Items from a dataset
__________

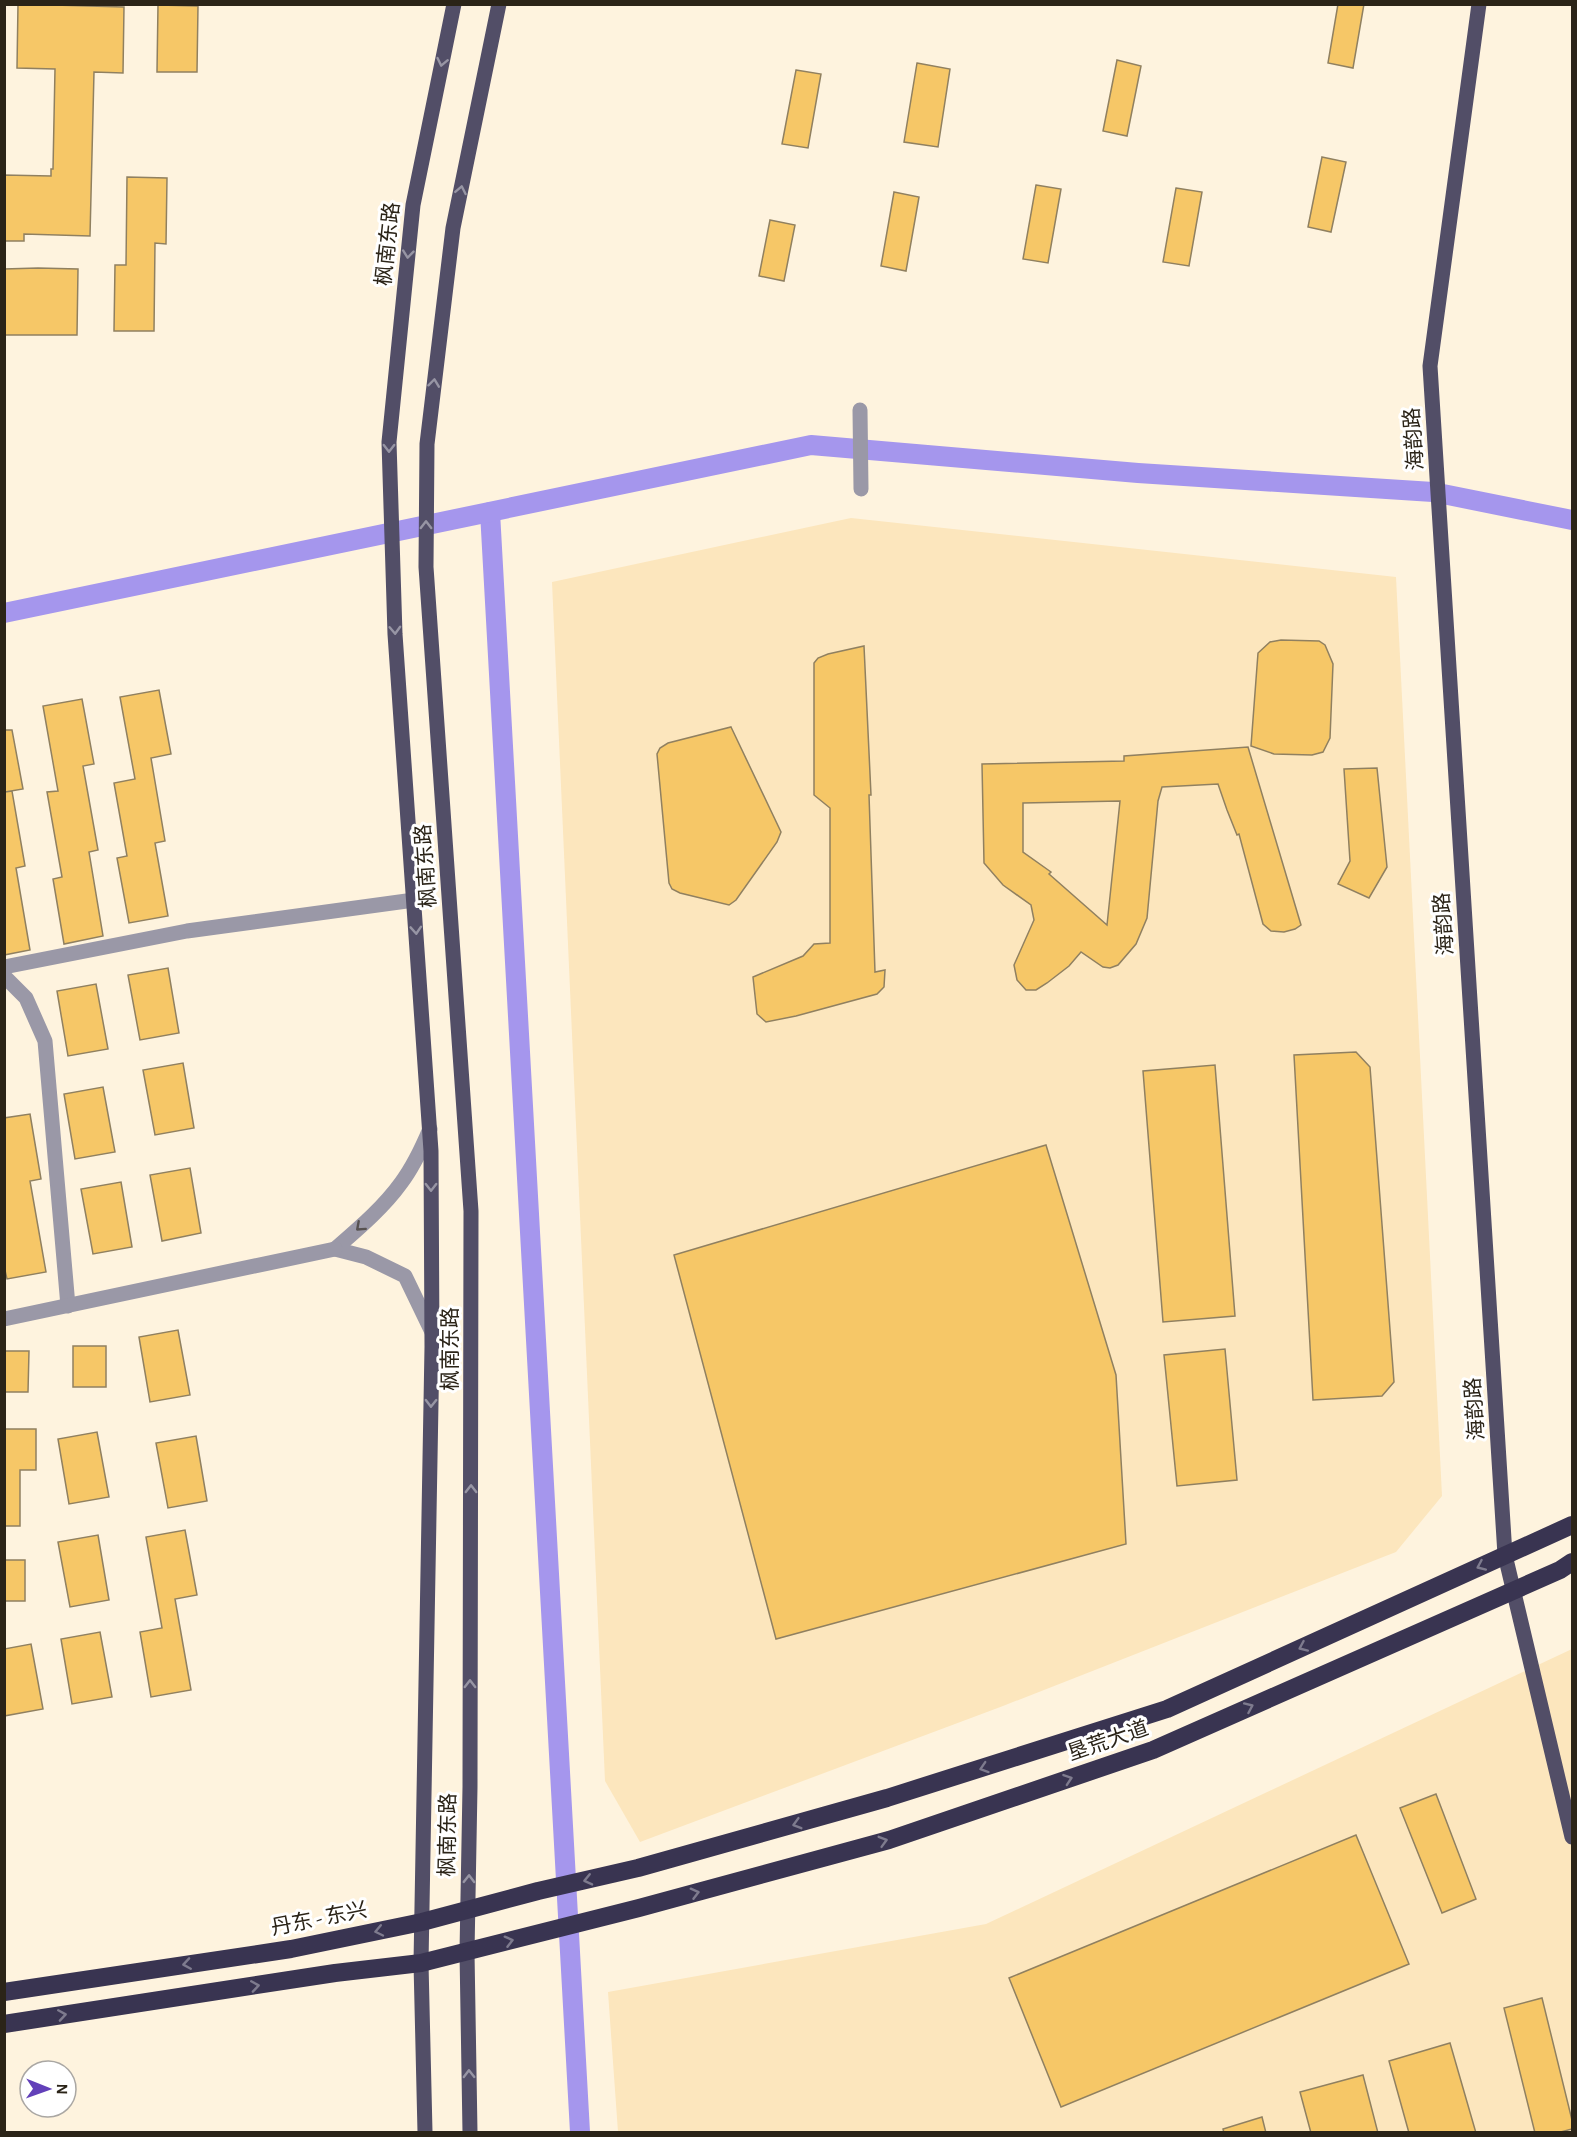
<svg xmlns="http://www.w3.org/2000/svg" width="1577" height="2137" viewBox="0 0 1577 2137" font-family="'Alegreya Sans','Noto Sans SC',sans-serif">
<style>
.built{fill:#fce6bd}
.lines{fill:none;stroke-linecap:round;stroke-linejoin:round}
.canal{stroke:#a596ed;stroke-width:20}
.building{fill:#f6c767;stroke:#908060;stroke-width:1.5;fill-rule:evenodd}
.minor{stroke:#9a98a7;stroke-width:15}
.major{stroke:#524e67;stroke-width:15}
.highway{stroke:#393451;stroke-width:18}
.oneway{stroke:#9795a4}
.oneway2{stroke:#575251}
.oneway3{stroke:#7e7b8e}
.labels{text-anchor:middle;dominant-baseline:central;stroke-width:6;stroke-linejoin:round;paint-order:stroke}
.street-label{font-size:21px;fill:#2b2418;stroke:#fff}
</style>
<rect width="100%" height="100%" fill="#fef3de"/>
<g class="built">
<path d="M851,518L1396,577L1442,1496L1396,1552L1003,1706L640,1842L605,1781L552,582Z"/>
<path d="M1572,1649V2132H618L608,1992L986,1924Z"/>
</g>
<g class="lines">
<g class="canal">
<path d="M490,512L580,2132"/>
<path d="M4,613L811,445L1138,473L1433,492L1572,520"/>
</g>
</g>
<g class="building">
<path d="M18,4L124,7L123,73L94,72L90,236L24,234V241H4V175L51,176V169H53L55,69L17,68Z"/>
<path d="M1338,4H1364L1353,68L1328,63Z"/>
<path d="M158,5L198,6L197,72H157Z"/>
<path d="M1117,60L1141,66L1127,136L1103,131Z"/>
<path d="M917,63L950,69L938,147L904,142Z"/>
<path d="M796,70L821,74L808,148L782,144Z"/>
<path d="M1322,157L1346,162L1331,232L1308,227Z"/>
<path d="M127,177L167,178L166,244L155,243L154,331H114L115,265H126Z"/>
<path d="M1036,185L1061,189L1048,263L1023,259Z"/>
<path d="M1176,188L1202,192L1189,266L1163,262Z"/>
<path d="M894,192L919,197L906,271L881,266Z"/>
<path d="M770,220L795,225L784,281L759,276Z"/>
<path d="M38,268L78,269L77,335H4V269Z"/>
<path d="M1281,640L1319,641L1325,645L1333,664L1330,738L1323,752L1312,755L1274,754L1251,746L1258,653L1270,642Z"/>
<path d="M864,646L871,795H869L875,972L885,970L884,987L877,994L796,1016L766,1022L757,1014L753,977L803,956L814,944L830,943V808L814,795V663L818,658L828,654Z"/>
<path d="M159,690L171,754L151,758L165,841L155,843L168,916L129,923L117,858L127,856L114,783L135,779L120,697Z"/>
<path d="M82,699L94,764L83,766L98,850L89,852L103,936L64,944L53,879L62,877L47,792L58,791L43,706Z"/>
<path d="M731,727L781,832L777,842L736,900L729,905L680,893L672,889L669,883L657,754L660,748L668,743Z"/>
<path d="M4,730H12L23,789L5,792L12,791L25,866L16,868L30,950L4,955Z"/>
<path d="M1248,747L1301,925L1295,929L1284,932L1271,931L1263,924L1239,834L1237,835L1227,810L1218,784L1162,787L1158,801L1147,918L1136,944L1118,965L1110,968L1103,967L1081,952L1069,966L1047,983L1036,990H1026L1017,980L1014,965L1034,920L1031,905L1003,885L984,863L982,764L1124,761V756ZM1120,801L1107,925L1049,874L1051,872L1023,852V803Z"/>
<path d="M1377,768L1387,867L1369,898L1338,884L1350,861L1344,769Z"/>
<path d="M168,968L179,1033L140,1040L128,975Z"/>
<path d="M96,984L108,1049L68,1056L57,991Z"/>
<path d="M1356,1052L1370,1067L1394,1382L1382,1396L1313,1400L1294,1055Z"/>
<path d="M183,1063L194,1128L155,1135L143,1070Z"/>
<path d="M1215,1065L1235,1316L1163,1322L1143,1071Z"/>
<path d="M103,1087L115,1152L75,1159L64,1094Z"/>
<path d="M30,1114L41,1179L30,1181L46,1272L7,1279L4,1266V1118Z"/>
<path d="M1046,1145L1116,1375L1126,1544L776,1639L674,1255Z"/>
<path d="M190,1168L201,1233L162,1241L150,1175Z"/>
<path d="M121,1182L132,1247L93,1254L81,1189Z"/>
<path d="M178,1330L190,1395L150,1402L139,1337Z"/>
<rect x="73" y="1346" width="33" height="41"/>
<path d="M1225,1349L1237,1480L1177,1486L1164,1355Z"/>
<path d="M4,1351H29L28,1392H4Z"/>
<path d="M4,1429H36V1470H20V1526H4Z"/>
<path d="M97,1432L109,1497L69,1504L58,1439Z"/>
<path d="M196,1436L207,1501L168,1508L156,1443Z"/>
<path d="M185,1530L197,1595L175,1599L191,1690L151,1697L140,1632L162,1628L146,1537Z"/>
<path d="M98,1535L109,1600L70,1607L58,1542Z"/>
<rect x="4" y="1560" width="21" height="41"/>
<path d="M100,1632L112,1697L72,1704L61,1639Z"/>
<path d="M31,1644L43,1709L4,1716V1649Z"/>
<path d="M1436,1794L1476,1899L1442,1913L1400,1808Z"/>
<path d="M1356,1835L1409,1964L1061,2107L1009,1978Z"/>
<path d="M1542,1998L1572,2120V2129L1557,2133H1535L1504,2008Z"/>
<path d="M1450,2043L1476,2133H1409L1389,2061Z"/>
<path d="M1363,2075L1378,2133H1311L1300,2092Z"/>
<path d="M1262,2117L1266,2133H1224L1223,2129Z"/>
</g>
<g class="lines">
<g class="minor">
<path d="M860,410L861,489"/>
<path d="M4,967L187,931L414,900"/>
<path d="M4,976L26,998L45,1041L68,1306"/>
<path d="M430,1129C422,1148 413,1167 401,1183C383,1208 358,1229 335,1249L366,1257L405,1276L432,1332"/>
<path d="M4,1319L335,1249"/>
</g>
<g class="major">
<path d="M1479,4L1430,366L1505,1555L1572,1837"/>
<path d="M425,2132L421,1963L432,1347L431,1151L395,634L389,442L413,205L454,4"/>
<path d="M470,2132L467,1952L470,1787L471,1211L426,567L427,444L453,228L499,4"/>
</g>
<g class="highway">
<path d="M4,1992L291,1949L422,1922L538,1891L638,1868L887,1798L1167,1709L1572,1525"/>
<path d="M4,2024L335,1973L421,1963L639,1908L889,1840L1153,1750L1560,1570L1572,1562"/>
</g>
</g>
<defs><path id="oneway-chevron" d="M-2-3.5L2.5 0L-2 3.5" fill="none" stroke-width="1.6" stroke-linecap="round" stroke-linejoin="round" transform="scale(1.5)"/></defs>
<g class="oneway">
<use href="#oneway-chevron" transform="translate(442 62) rotate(102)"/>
<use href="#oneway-chevron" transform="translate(461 190) rotate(-79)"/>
<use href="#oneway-chevron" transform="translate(408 254) rotate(96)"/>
<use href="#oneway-chevron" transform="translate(434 383) rotate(-83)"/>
<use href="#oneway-chevron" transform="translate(389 448) rotate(90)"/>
<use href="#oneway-chevron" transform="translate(426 525) rotate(-90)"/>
<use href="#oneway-chevron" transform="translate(395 630) rotate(88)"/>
<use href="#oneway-chevron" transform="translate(416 930) rotate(86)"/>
<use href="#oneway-chevron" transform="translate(431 1187) rotate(90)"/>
<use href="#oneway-chevron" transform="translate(431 1403) rotate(91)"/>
<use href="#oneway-chevron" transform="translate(471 1489) rotate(-90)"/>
<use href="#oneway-chevron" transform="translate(470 1684) rotate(-90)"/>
<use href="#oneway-chevron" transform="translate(469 1879) rotate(-89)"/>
<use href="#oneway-chevron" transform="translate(469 2074) rotate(-91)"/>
</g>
<use class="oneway2" href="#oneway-chevron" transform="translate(360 1227) rotate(138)"/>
<g class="oneway3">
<use href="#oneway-chevron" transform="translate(1481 1566) rotate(156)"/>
<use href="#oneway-chevron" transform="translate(1303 1647) rotate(156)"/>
<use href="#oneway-chevron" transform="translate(1249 1707) rotate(-24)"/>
<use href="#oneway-chevron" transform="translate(984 1768) rotate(162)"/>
<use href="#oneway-chevron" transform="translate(1068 1779) rotate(-19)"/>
<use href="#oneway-chevron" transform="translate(797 1824) rotate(164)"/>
<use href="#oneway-chevron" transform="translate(883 1841) rotate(-16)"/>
<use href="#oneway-chevron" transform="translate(588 1880) rotate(167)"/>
<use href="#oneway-chevron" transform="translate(695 1893) rotate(-15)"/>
<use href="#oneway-chevron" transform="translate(379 1931) rotate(168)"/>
<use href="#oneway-chevron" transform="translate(509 1941) rotate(-15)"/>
<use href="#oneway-chevron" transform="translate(187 1964) rotate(171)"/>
<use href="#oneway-chevron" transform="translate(255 1986) rotate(-9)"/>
<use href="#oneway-chevron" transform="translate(62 2015) rotate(-9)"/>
</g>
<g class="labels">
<g class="street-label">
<text transform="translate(388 244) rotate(-84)">枫南东路</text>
<text transform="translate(1414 439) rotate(-94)">海韵路</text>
<text transform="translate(426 866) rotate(-94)">枫南东路</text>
<text transform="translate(1444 924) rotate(-94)">海韵路</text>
<text transform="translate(450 1349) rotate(-90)">枫南东路</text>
<text transform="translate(1475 1409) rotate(-94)">海韵路</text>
<text transform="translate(1108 1741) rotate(-19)">垦荒大道</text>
<text transform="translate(448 1835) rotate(-89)">枫南东路</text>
<text transform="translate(319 1919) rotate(-11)">丹东 - 东兴</text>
</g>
</g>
<rect width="1577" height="2137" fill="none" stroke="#2b2418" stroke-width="12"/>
<g transform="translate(48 2089) rotate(91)"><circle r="28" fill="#ffffff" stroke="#aaa7a3" stroke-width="1.5"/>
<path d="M0-4.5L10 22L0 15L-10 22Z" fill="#6240b9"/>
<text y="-9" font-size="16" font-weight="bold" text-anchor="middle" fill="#2b2418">N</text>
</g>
</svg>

__________

**REQUIREMENT:** Look through the records for the word "middle". Every line that has it should be copied.

**SOLUTION TO THIS PROBLEM:**
.labels{text-anchor:middle;dominant-baseline:central;stroke-width:6;stroke-linejoin:round;paint-order:stroke}
<text y="-9" font-size="16" font-weight="bold" text-anchor="middle" fill="#2b2418">N</text>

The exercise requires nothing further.